Other losses include all of the supplies, tables, chairs and artwork in the two craft and art rooms, the dining room, the bathrooms, all of the kitchen linens and a large stock of vinyl tablecloths.

Purdom said thankfully the center had flood insurance and a cleaning company was already clearing out the mud on Wednesday.

However, late Wednesday afternoon Forkland Community Center President Matthew Ellis said he had just talked with the FEMA flood insurance company and the representative said not much will be covered — only a hot water heater and a small portion of the mud cleanup.

“I just found out we have flood insurance that doesn’t cover floods… which we are mandatory to have,” Ellis said. He was told their insurance only covers flooding that occurs beginning at 2 inches below the grade of the building. The center’s basement and all of its contents and repairs will not be covered, he said.

None of the community center’s outbuildings, including its shelter, cabin and farm machinery museum, were covered, Purdom said. These spaces will need to be cleaned and repaired by volunteers and money from the community center, Purdom said.

Looking down the stairs into the basement, workers’ foot prints can be seen in mud left on the carpet. (Photo by Robin Hart)

After the paid cleaning crew is finished shoveling out mud, drying out the basement and disposing of the ruined furniture, supplies and equipment today (Thursday), the community center will need volunteers to help to finish the job.

Purdom said the center will need people to help wash dishes, lights and windows.

“A lot of work will be going on in the kitchen,” she said. “We appreciate anything, whether its work, donations or supplies — whatever we can get.”

Right next door on Wednesday afternoon, Boyle County Fire Department Company 7 was also dealing with the aftermath of Tuesday’s flooding.

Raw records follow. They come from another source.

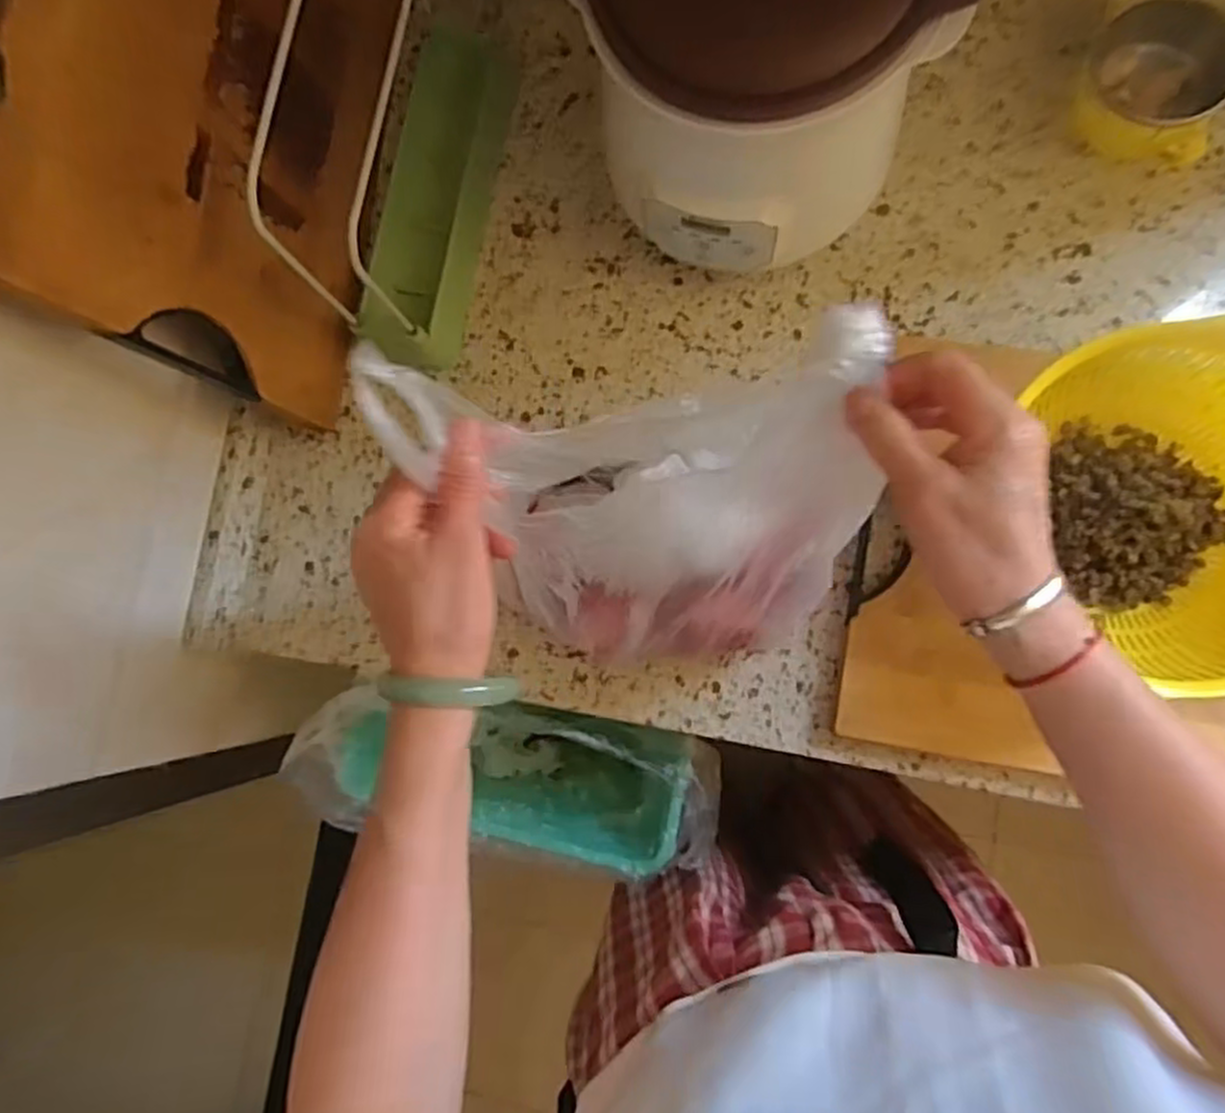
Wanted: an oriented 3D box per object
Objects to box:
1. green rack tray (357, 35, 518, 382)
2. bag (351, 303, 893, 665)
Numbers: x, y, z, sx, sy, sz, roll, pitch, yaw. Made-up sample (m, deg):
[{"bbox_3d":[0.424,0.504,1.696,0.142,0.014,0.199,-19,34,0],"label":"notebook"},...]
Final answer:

Tim Middleton, information officer for the Boyle County Fire Department, said station6  had about 18 to 24 inches of sediment and water inside Tuesday afternoon. But volunteer firefighters “worked in it up until the wee hours” of Wednesday, shoveling out water and mud so that the station would be fully functional if they were needed to respond to an emergency, Middleton said.

Since it’s strictly a volunteer fire department, Middleton said members will work on their time off and in the evenings to get everything back to normal. “We will do what we can.” But they will hire professionals to do other repair work like replacing the drywall.

As soon as possible they’ll empty out their headquarters and wash and dry out everything to prevent mold from spreading.

Volunteer firefighters from several departments in the Boyle County have also come to help with the cleanup efforts, Middleton said.

He said it just so happened that an insurance adjuster was on his way to inspect the building for previous water and moisture damage when the flood hit the area. When he arrived after the water receded, “It gave him a little extra to look at,” Middleton said.